Hadoop is a hot topic right now, in the tech press and in the minds of IT organizations with large amounts of data. What is Hadoop and why should business leaders care? Loraine Lawson has broken down the reasons in nine easy to understand facts.
Click through for nine easy to understand facts about why there's so much hoopla about Hadoop.
Hadoop is a way to store large amounts of data – and by large, we mean terabytes and petabytes of data. To give you some perspective on how much data that is, What's A Byte defines a terabyte as approximately a trillion bytes – enough to hold 1,000 copies of the Encyclopedia Britannica. A petabyte is approximately 1,000 terabytes and can hold 500 billion pages of standard printed text. Hadoop's storage system is called Hadoop Distributed File System. Obviously, that isn't your typical amount of data. Hadoop is used when you need to deal with machine-generated data.
Hadoop isn't just storage. The second part of Hadoop is MapReduce, which can process the data stored in the Hadoop Distributed File System. Essentially, MapReduce “divides and conquers” the data, according to Hadoop creator Doug Cutting. It allows your computations to run on the node where the data is local. It can process a whole data set that's spread across hundreds, even thousands, of computers in parallel chunks. MapReduce then collects and sorts the process data.
Google, Twitter, Facebook and other high-volume sites use Hadoop to store and analyze their Web log data.
Not only can Hadoop process massive amounts of data, it does so at impressive, record-breaking speeds. In fact, Hadoop holds the world record time for sorting the largest amount of data after Yahoo's Grid Computing team used it to sort one terabyte of data in 62 seconds and one petabyte in 16.25 hours.
With Hadoop, you can take a standard PC server and connect it to one hundred, several hundred or even thousands of other servers. Hadoop distributes the data files across these nodes, using them as one large file system to store and process the data. That's why it's called a distributed file system. The record number of nodes to date is 4,000 servers, all functioning as a unit using Hadoop. This means if your data maxes out the capacity of your hardware, you simply add more nodes.
Relational databases tend not to scale to the size required for large data sets. This makes Hadoop great for situations in which you can't use a relational database.
Hadoop is cheap for two reasons. First, it's open source, which means no proprietary licensing fees. Hadoop is an Apache Software Foundation project, created by Doug Cutting and Mike Cafarella, who implemented an idea described in papers by Google. Apache maintains a list of Hadoop distributions, and IBM has announced plans to offer its own distribution.
Second, Hadoop doesn't require special processors or expensive hardware. As Cutting explained, you just need “something with an Intel processor, a networking card, and usually four or so hard drives in it.”
One innovative way companies are putting Hadoop to use is to analyze the data stored in sensors. The Tennessee Valley Authority uses smart-grid field devices to collect data on its power-transmission lines and facilities across the country. These sensors send in data at a rate of 30 times per second – at that rate, the TVA estimates it'll have half a petabyte of data archived within a few years, according to CNET. The TVA uses Hadoop to save and analyze that data, which means the TVA can identify potential grid problems before power failures occur.

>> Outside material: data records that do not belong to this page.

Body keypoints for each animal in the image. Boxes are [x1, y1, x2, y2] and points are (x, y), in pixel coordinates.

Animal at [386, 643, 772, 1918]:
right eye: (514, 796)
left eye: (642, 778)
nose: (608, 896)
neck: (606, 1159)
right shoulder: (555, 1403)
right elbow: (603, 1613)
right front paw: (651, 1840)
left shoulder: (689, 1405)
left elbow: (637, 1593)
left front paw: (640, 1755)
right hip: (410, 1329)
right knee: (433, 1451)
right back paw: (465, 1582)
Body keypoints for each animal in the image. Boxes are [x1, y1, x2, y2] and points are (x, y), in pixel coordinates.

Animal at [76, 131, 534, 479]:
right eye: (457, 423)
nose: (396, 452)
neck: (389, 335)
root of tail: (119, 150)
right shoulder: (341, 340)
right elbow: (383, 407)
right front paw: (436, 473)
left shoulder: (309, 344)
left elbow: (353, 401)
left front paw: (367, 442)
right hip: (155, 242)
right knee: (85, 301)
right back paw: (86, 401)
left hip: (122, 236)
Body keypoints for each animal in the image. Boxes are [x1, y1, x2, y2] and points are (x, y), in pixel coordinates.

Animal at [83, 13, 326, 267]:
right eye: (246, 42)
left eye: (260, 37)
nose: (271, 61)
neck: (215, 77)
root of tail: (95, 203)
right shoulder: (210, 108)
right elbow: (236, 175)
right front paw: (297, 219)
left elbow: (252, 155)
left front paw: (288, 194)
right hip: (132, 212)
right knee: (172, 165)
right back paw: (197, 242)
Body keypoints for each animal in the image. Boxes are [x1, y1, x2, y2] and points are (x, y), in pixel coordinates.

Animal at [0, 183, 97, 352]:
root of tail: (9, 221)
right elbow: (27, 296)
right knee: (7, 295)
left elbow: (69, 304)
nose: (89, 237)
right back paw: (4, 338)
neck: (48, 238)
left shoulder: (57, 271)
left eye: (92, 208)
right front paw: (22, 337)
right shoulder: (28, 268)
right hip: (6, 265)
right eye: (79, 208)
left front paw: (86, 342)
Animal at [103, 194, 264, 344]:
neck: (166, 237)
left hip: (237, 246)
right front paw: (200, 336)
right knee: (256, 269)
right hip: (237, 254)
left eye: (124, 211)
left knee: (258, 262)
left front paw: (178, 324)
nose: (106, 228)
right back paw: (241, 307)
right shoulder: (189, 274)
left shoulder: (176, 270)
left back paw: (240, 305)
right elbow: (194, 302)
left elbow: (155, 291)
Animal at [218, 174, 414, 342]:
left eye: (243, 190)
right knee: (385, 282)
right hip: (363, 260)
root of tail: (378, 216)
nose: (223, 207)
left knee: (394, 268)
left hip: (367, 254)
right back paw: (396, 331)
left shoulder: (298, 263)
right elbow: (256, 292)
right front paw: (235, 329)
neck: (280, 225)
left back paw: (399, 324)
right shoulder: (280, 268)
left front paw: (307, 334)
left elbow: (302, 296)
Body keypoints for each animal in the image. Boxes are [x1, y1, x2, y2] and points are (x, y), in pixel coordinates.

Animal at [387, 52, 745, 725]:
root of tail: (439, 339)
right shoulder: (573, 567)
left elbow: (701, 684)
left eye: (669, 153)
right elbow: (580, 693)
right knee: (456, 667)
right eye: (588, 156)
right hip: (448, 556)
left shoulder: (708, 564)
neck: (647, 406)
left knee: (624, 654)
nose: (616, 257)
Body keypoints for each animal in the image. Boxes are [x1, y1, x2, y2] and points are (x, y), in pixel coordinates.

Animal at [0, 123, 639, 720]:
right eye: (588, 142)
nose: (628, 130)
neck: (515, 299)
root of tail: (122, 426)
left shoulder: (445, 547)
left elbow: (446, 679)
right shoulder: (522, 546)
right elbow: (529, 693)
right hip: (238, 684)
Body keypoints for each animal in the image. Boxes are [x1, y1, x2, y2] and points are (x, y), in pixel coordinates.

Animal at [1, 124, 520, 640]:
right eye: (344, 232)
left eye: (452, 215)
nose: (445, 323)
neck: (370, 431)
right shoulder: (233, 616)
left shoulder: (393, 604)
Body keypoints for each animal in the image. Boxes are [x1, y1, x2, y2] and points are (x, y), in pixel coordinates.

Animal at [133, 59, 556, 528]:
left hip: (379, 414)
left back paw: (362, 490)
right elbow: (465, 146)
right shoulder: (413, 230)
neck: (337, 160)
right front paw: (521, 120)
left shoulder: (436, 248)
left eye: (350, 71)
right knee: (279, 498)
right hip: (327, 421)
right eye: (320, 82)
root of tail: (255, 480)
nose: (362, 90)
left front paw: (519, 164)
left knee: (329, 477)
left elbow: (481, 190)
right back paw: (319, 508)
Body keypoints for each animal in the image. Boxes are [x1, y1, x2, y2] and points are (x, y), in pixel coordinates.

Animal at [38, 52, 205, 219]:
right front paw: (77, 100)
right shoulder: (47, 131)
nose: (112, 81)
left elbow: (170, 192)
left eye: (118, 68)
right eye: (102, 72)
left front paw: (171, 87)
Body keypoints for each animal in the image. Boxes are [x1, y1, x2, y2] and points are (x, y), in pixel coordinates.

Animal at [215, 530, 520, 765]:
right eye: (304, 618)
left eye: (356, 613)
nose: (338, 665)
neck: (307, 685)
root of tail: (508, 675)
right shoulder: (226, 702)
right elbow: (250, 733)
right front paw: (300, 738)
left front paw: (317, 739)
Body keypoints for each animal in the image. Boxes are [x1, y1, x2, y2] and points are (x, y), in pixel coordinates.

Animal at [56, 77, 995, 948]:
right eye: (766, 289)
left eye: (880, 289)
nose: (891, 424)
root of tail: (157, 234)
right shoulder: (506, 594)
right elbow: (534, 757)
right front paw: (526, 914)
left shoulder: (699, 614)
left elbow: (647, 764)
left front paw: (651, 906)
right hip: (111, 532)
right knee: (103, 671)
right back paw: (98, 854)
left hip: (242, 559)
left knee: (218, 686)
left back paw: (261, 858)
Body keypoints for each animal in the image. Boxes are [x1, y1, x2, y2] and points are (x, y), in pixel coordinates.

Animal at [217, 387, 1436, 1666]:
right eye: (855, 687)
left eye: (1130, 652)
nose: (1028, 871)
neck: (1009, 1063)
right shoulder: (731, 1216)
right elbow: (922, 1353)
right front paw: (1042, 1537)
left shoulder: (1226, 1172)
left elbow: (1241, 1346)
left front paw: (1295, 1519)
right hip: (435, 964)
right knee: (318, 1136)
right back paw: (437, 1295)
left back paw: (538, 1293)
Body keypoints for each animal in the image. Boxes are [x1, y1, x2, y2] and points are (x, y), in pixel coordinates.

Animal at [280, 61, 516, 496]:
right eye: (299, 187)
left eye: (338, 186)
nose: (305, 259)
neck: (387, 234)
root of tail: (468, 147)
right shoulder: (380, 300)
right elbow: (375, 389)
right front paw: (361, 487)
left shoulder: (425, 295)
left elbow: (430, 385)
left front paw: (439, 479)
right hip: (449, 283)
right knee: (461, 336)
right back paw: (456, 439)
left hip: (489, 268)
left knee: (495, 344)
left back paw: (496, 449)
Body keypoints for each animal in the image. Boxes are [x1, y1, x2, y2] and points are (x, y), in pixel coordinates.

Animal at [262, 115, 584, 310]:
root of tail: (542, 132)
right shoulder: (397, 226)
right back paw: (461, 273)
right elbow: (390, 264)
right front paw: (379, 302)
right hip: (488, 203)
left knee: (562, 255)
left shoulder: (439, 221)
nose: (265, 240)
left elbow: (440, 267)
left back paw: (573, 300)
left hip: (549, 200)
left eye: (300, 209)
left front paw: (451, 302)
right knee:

A recent survey of 102 Hadoop developers by Karmasphere showed the top reason for using Hadoop is to mine large data sets for improved business intelligence. Increasingly, third-party companies are coming up with solutions that allow you to integrate Hadoop's data with relational databases and BI systems. Cloudera, Pentaho, Talend and Netezza are among the companies offering solutions to simplify different parts of the integration process. IBM has announced a plan for similar solutions based on its own Hadoop distribution.
Previously, you needed Java programmers to custom write this sort of integration, according to Pentaho's founder and CEO Richard Daley.
Given that the basic concept behind Hadoop came from Google, it's no surprise that online companies are putting Hadoop to use for Web content. Hadoop can be used to analyze historical user data, allowing Web advertisers to more accurately target readers with advertisements. It's also being used to create more relevant search results, according to Doug Cutting.
Hadoop’s ability to quickly and cheaply sort large amounts of data is allowing many businesses to make smarter decisions with more specific information. For instance, some banks use Hadoop to process credit ratings with internal financial data to better determine whether customers are a good credit risk. This allows them to more accurately identify which customers should be given loans and which should not – a decision that can have a huge effect on the bank's bottom line. Another, more unusual, example of how Hadoop supports smarter business: eHarmony reduced its costs by using Hadoop and MapReduce, running on top of Amazon Web Services, to match clients.